Is Wick the Grim Reaper? An unkillable phantom yet to fully grasp his true identity? Does his world populated by assassins represent our world of regular folks struggling not to succumb to the inevitable swipe of the Reaper’s scythe? Well, sure. Why not? I’d love to see writer Derek Kolstad delve even deeper into the mythological in Chapter 3. It’d be a natural progression, and make for a much more interesting trilogy of hit-man movies than the first John Wick suggested.
okay then. i will watch it. with my bullet-filled face.
Watched this last night. I enjoyed but I’m not sure if I am mis-remembering the first one but it seemed like the choreography in this one wasn’t as good.
It felt like they were more close in because Keanu is a bit older now and not as flexible? Might have to go back and check.
Also the mute lady, it felt like they were building her up to be some kind of bad ass but her fight at the end was too short.
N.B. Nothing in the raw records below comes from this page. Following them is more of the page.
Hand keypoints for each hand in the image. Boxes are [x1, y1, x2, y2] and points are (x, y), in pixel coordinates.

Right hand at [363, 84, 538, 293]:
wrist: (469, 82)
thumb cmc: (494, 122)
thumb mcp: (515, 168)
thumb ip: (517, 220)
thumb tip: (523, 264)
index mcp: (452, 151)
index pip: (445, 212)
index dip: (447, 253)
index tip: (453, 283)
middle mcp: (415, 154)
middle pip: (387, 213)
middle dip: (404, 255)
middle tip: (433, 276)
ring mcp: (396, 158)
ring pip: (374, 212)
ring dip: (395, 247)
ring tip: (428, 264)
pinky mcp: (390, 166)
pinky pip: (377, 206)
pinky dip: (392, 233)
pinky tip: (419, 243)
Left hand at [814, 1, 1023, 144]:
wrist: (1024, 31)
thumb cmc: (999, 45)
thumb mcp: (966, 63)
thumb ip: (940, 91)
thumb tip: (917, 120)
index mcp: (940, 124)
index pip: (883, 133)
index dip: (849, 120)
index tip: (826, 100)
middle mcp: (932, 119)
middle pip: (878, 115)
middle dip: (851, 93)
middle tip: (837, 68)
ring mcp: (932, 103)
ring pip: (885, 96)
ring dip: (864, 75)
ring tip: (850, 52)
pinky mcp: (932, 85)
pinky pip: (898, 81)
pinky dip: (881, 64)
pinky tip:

Other than that I liked it, it has a touch of the gothic in some way especially the early parts in Rome. The mythology of the world is ridiculous but I like how they lean into it, there’s a hint of winking at the audience. They let the audience laugh at it but they don’t laugh at themselves. It’s judged nicely.
I think the mythology is what’s selling me on this one versus the first movie, which might well have had better fight choreography (I also don’t remember). Which is why I’d love to see third movie go even further down that road.
True, Mute Lady didn’t get the send-off she deserved.
Not a perfect movie by any means, but it’s got something, for sure. It’s got its own thing going on, and I like that.